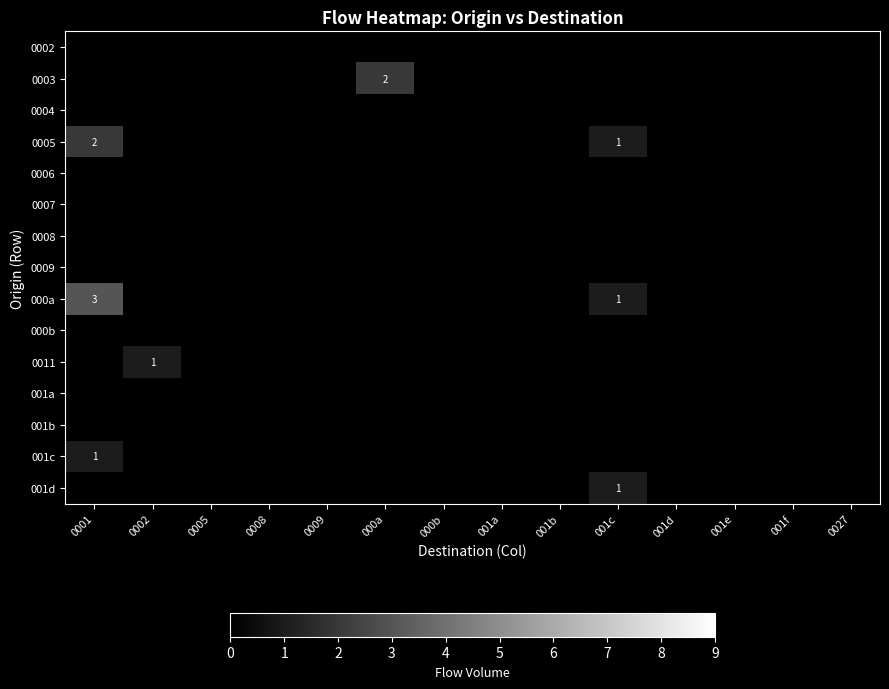

Rank the categories by 001c value from lowest to highest.

0002, 0005, 0008, 0009, 000a, 000b, 001a, 001b, 001c, 001d, 001e, 001f, 0027, 0001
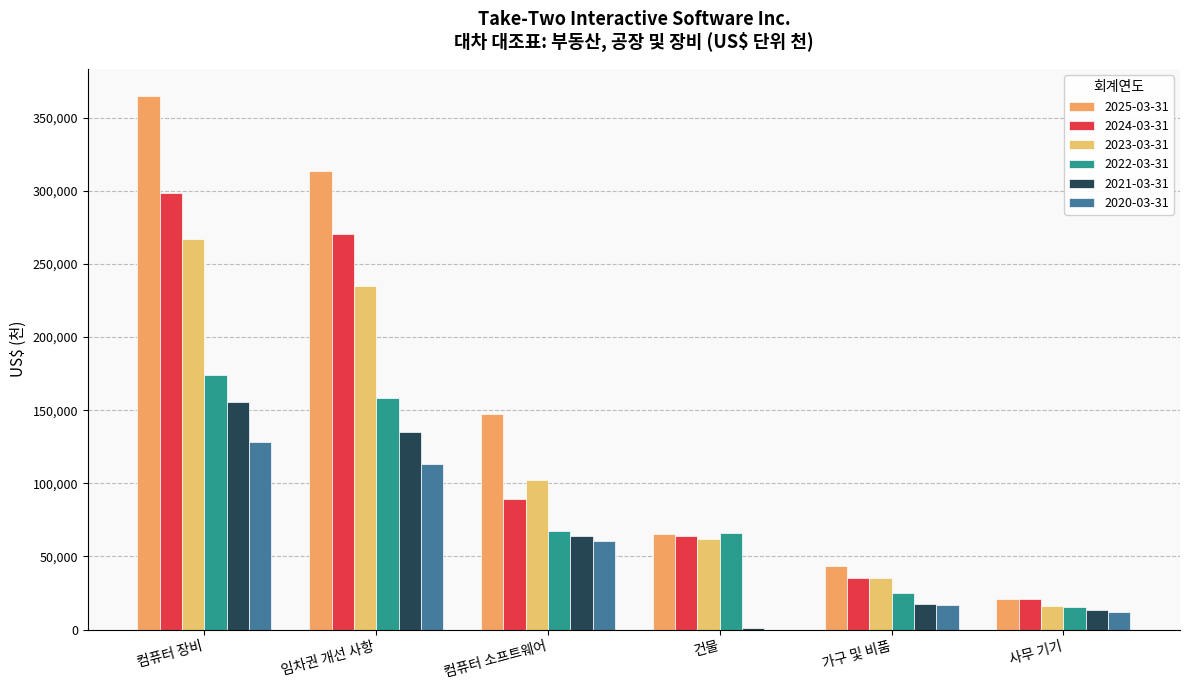

Is it true that 2021-03-31 equals 155580 at 컴퓨터 장비?

True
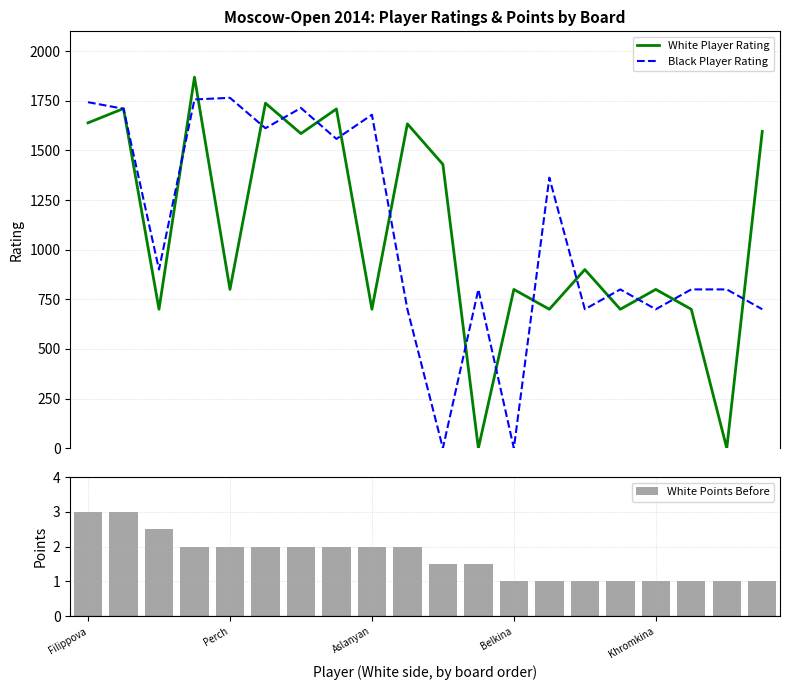

What is the difference between the maximum and minimum values in the White Player Rating series?

1869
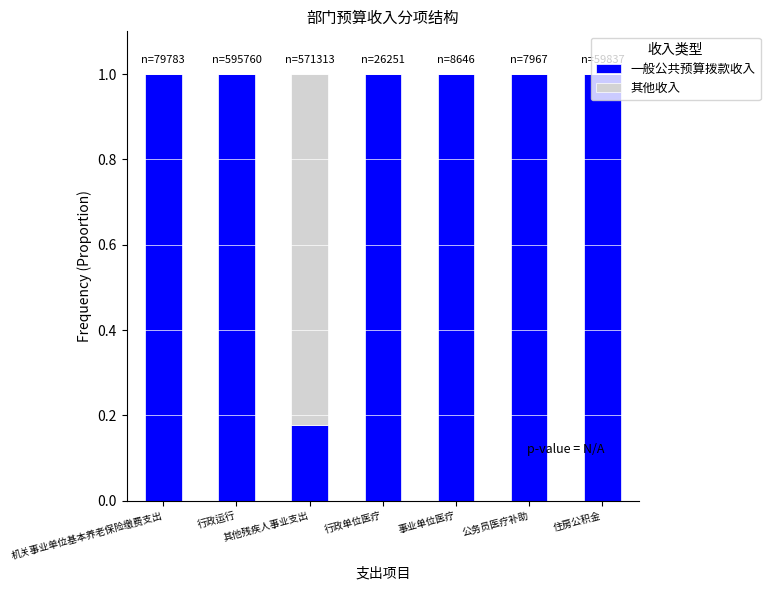

What is the highest value of the 一般公共预算拨款收入 series?

1.0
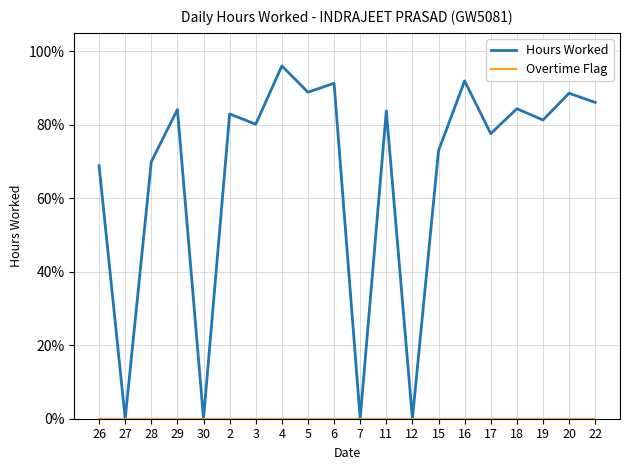

What is the total value across all series at 19?

81.3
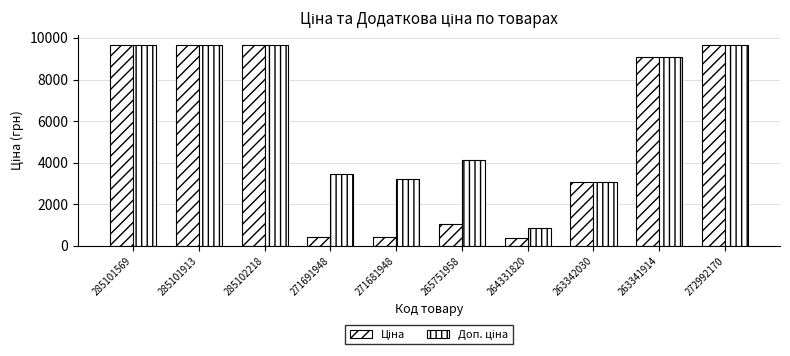

Which category has the highest value across all series?

285101569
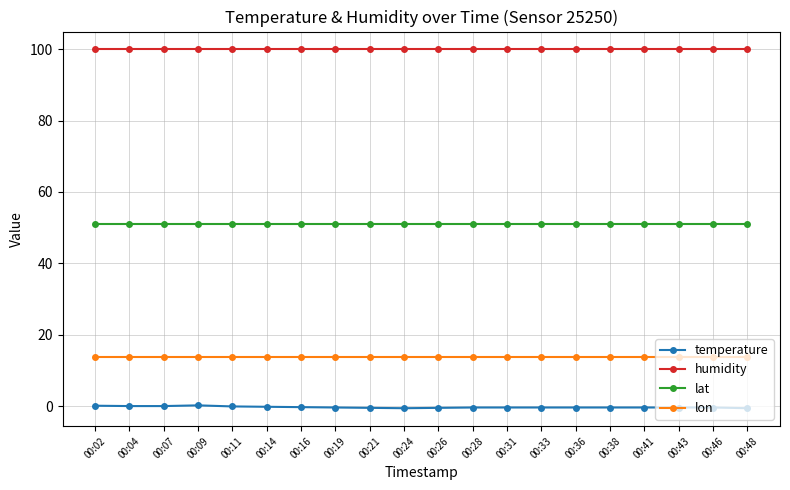

True or false: lat and temperature intersect in this chart.

False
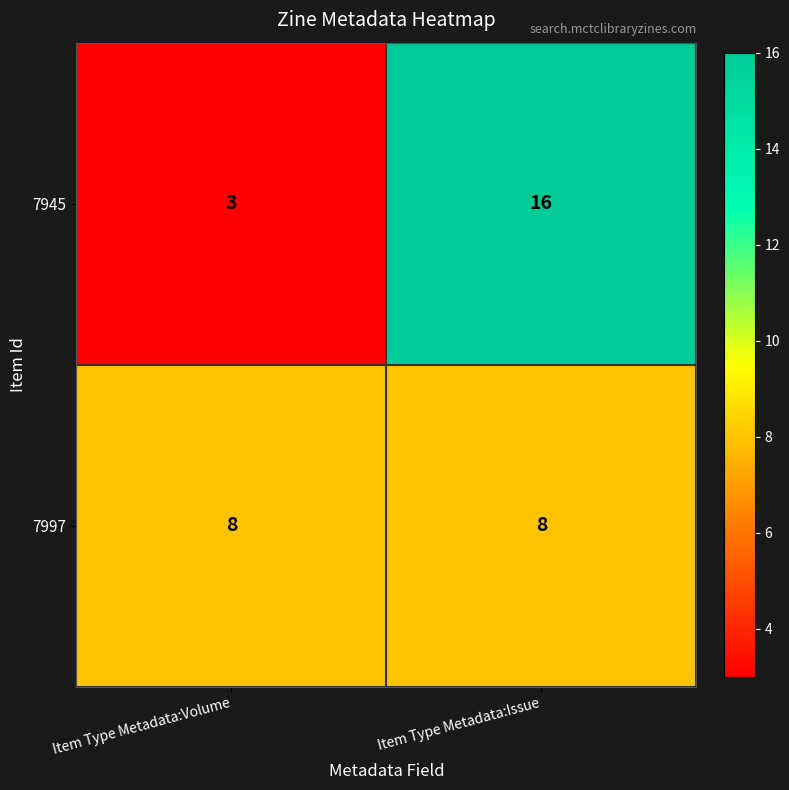

The 7945 series shows 16 at Item Type Metadata:Issue. True or false?

True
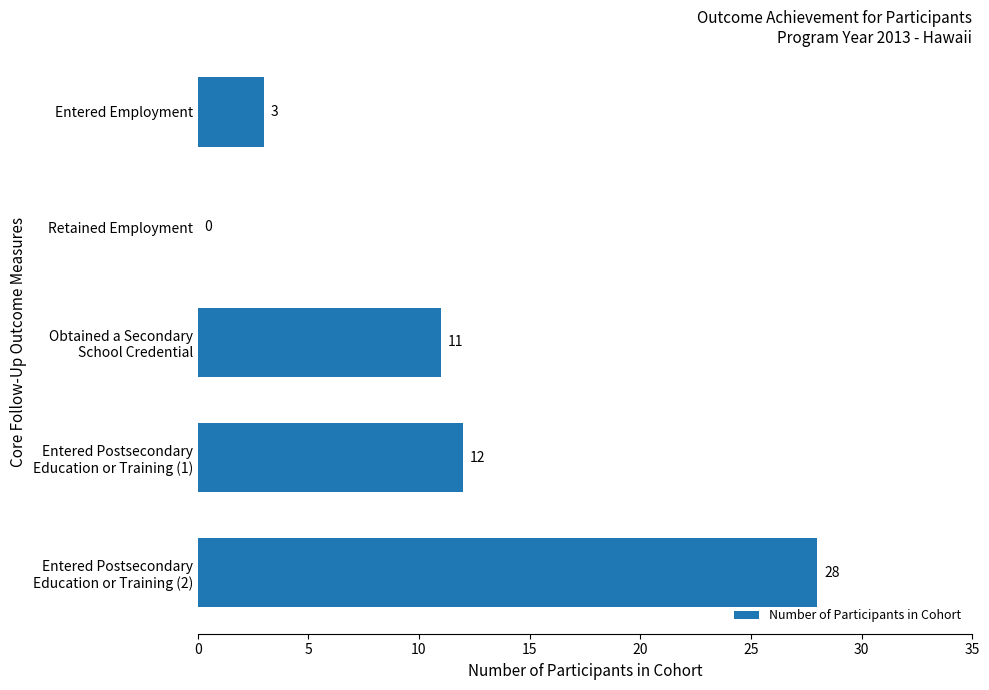

At which category does the chart reach its peak across all series?

Entered Postsecondary
Education or Training (2)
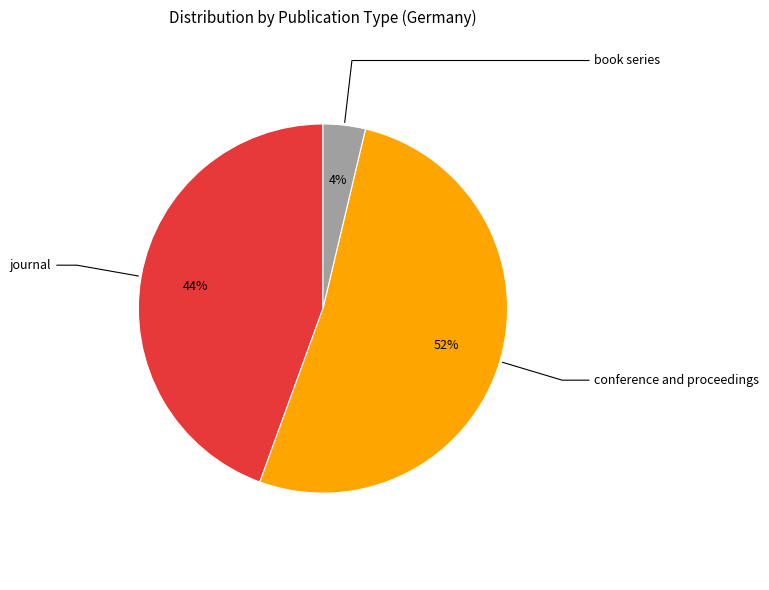

How many segments does this pie chart have?

3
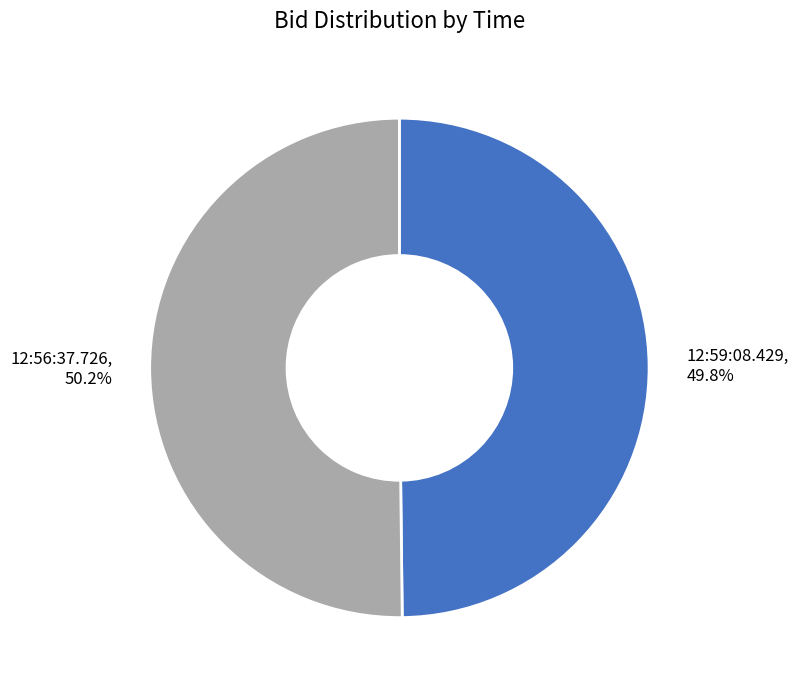

Approximately how many times larger is the value at 12:56:37.726 compared to 12:59:08.429?

1.0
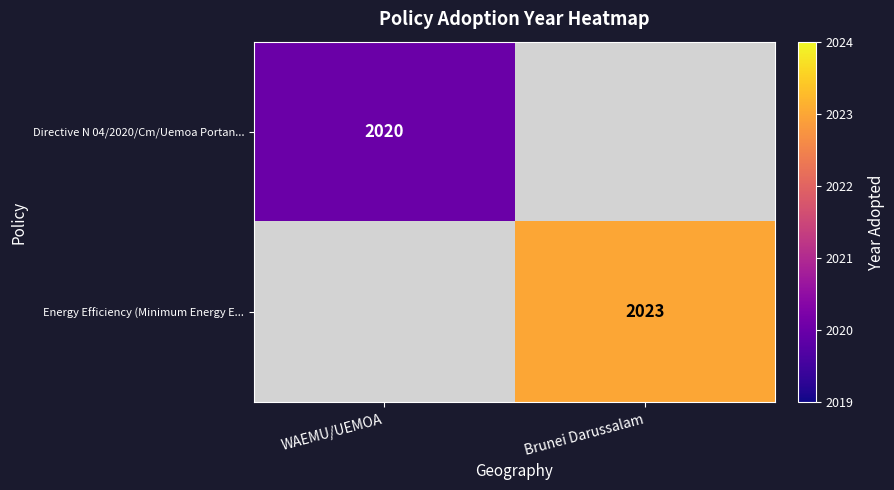

Count the number of categories in the chart.

2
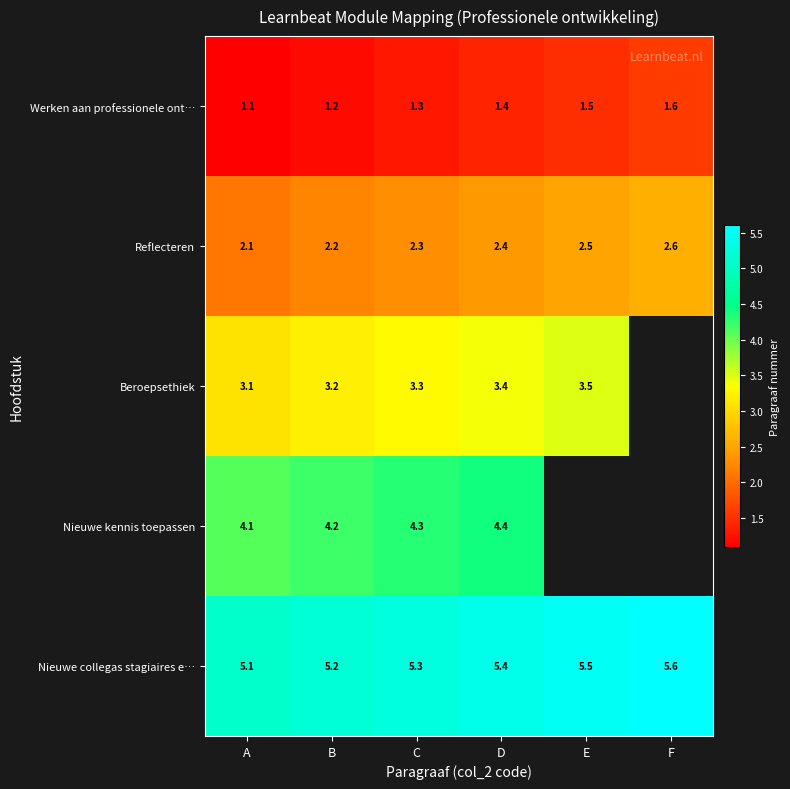

Count the number of categories in the chart.

6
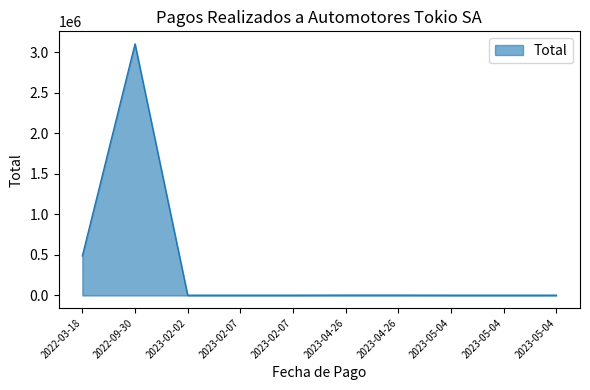

What is the label of the 1st point from the left?

2022-03-18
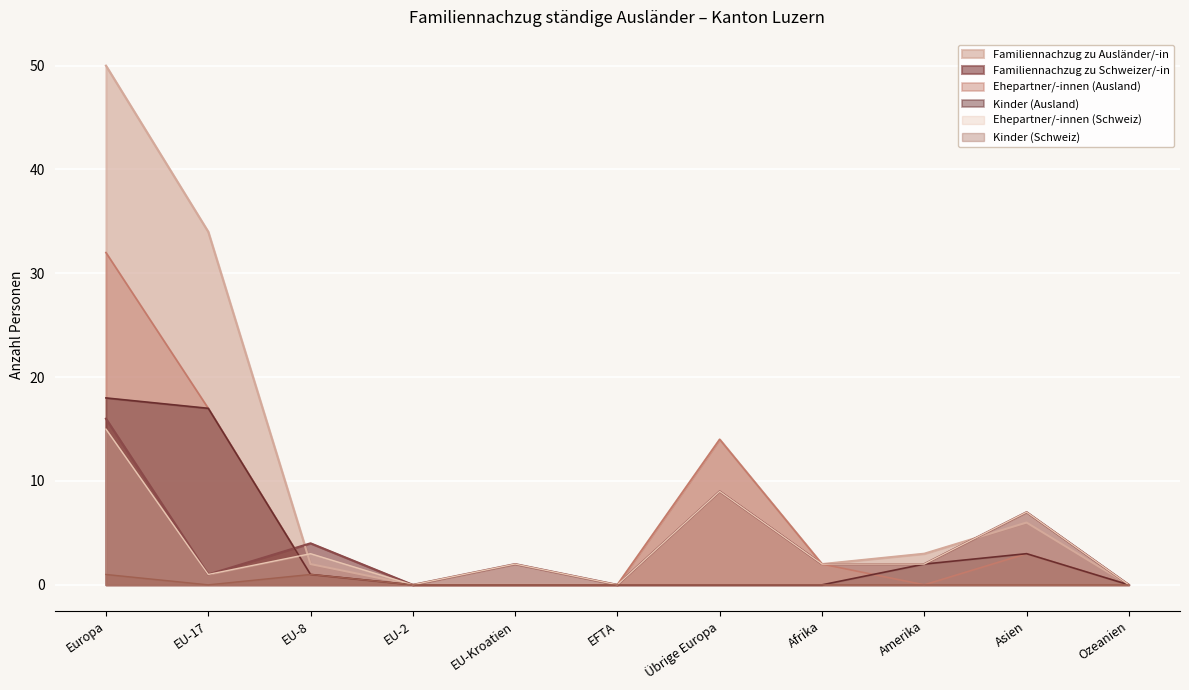

How many intersections are there between Ehepartner/-innen (Ausland) and Familiennachzug zu Schweizer/-in?

1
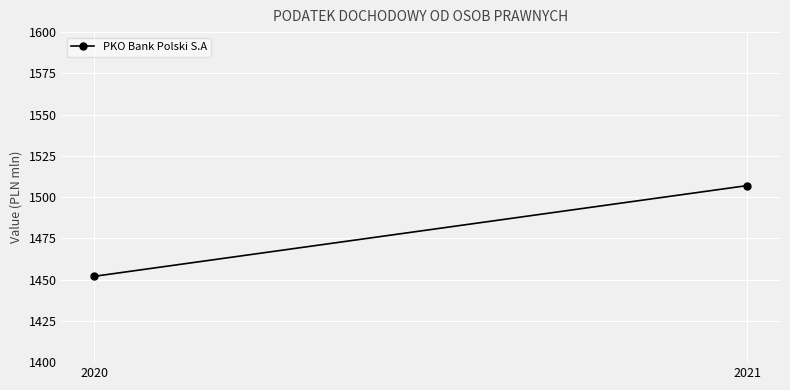

True or false: the data shows 1507 at 2021.

True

-.-.-

• Required action: Copy the items word for word, from the line containing "001f, 0027, 0001" through the end of the items, inclusive, leaving out the pictures.

• Exercise output:
0002, 0005, 0008, 0009, 000a, 000b, 001a, 001b, 001c, 001d, 001e, 001f, 0027, 0001

Is it true that 2021-03-31 equals 155580 at 컴퓨터 장비?

True

What is the difference between the maximum and minimum values in the White Player Rating series?

1869

What is the highest value of the 一般公共预算拨款收入 series?

1.0

What is the total value across all series at 19?

81.3

Which category has the highest value across all series?

285101569

True or false: lat and temperature intersect in this chart.

False

The 7945 series shows 16 at Item Type Metadata:Issue. True or false?

True

At which category does the chart reach its peak across all series?

Entered Postsecondary
Education or Training (2)

How many segments does this pie chart have?

3

Approximately how many times larger is the value at 12:56:37.726 compared to 12:59:08.429?

1.0

Count the number of categories in the chart.

2

Count the number of categories in the chart.

6

What is the label of the 1st point from the left?

2022-03-18

How many intersections are there between Ehepartner/-innen (Ausland) and Familiennachzug zu Schweizer/-in?

1

True or false: the data shows 1507 at 2021.

True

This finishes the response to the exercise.